Access to safe water is another critical resource for the local communities. The first water well was built more than 20 years ago, made possible by a WaKeeney, Kansas widow who gave a donation in memory of her husband. There are now 400 wells. “All of the community help with building the wells. It is a joyous event when a well is built and commissioned. When the people see the water, it is a time of great rejoicing,” said Sr. Rita.

Because of unrest in the area and threat of attacks by armed bandits, Sr. Rita works from her home. Her day starts at 4:30 a.m. with daily Mass at 6:15, followed by breakfast with her fellow sister, then work at her home-based office. She said the Catholic Church has a strong presence in Kaduna whose population is one million. There are 90 Catholic churches with many mission churches in the Archdiocese of Kaduna. On Sundays the churches are full, shared Sr. Rita. “People at Mass dance and sing. We worship, dance, and sing with our hearts.”

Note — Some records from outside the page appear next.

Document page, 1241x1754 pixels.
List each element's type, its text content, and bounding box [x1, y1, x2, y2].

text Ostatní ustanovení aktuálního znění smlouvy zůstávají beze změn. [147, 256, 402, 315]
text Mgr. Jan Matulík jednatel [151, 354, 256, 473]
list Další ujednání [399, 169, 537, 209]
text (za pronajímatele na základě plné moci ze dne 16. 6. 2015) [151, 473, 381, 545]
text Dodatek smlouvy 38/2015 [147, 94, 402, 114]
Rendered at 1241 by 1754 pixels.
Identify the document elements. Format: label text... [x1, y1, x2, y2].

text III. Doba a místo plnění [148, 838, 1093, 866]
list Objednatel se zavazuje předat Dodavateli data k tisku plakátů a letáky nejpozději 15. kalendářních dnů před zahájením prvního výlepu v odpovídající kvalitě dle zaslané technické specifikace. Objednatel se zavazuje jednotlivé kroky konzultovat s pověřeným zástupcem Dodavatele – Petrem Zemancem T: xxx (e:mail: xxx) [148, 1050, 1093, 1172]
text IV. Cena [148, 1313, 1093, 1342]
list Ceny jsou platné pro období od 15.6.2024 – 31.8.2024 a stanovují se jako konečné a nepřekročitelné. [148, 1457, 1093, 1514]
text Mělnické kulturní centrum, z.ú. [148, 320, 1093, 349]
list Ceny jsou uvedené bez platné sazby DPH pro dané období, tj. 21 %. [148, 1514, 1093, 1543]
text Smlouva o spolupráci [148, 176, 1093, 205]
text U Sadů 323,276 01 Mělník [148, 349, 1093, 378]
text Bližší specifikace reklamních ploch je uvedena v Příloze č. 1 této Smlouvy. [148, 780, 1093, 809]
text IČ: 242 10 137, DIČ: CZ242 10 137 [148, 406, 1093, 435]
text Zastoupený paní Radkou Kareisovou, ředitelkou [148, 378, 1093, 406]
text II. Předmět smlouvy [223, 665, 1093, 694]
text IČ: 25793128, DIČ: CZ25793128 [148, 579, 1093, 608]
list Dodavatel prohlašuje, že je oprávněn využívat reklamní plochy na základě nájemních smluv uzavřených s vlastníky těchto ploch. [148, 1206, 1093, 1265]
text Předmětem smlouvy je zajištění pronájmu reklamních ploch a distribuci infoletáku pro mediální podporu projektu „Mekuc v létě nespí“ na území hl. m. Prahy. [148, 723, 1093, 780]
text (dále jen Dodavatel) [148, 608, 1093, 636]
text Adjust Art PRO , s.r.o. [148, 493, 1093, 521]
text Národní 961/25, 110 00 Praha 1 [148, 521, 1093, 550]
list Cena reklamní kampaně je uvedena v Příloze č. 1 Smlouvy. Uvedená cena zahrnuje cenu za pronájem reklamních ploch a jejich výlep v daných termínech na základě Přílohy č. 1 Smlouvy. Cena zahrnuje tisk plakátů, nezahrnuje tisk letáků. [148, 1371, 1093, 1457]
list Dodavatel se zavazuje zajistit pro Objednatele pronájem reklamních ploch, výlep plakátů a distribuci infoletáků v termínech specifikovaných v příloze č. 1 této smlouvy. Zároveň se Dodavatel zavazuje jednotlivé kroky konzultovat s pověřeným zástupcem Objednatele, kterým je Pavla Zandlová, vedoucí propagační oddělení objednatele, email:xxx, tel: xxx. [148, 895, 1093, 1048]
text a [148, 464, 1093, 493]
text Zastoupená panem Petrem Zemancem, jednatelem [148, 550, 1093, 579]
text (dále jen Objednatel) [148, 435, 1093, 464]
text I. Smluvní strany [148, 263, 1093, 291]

Ms. Donnelly said connecting with Sr. Rita was important for the students, “because after we study Dominican Identity, they think of preaching mostly by St. Dominic, St. Albert the Great, and St. Thomas Aquinas, even though they do study St. Catherine of Siena, St. Rose of Lima, and St. Martin de Porres. I think it rounds out their understanding of the Order's mission to hear how one of the sisters preaches through her actions of mercy and peacemaking in a place where it is against the law to actually preach the Gospel to believers of the other major religion in the area, i.e., Islam. They have expressed the hope that she will come visit when she is stateside.”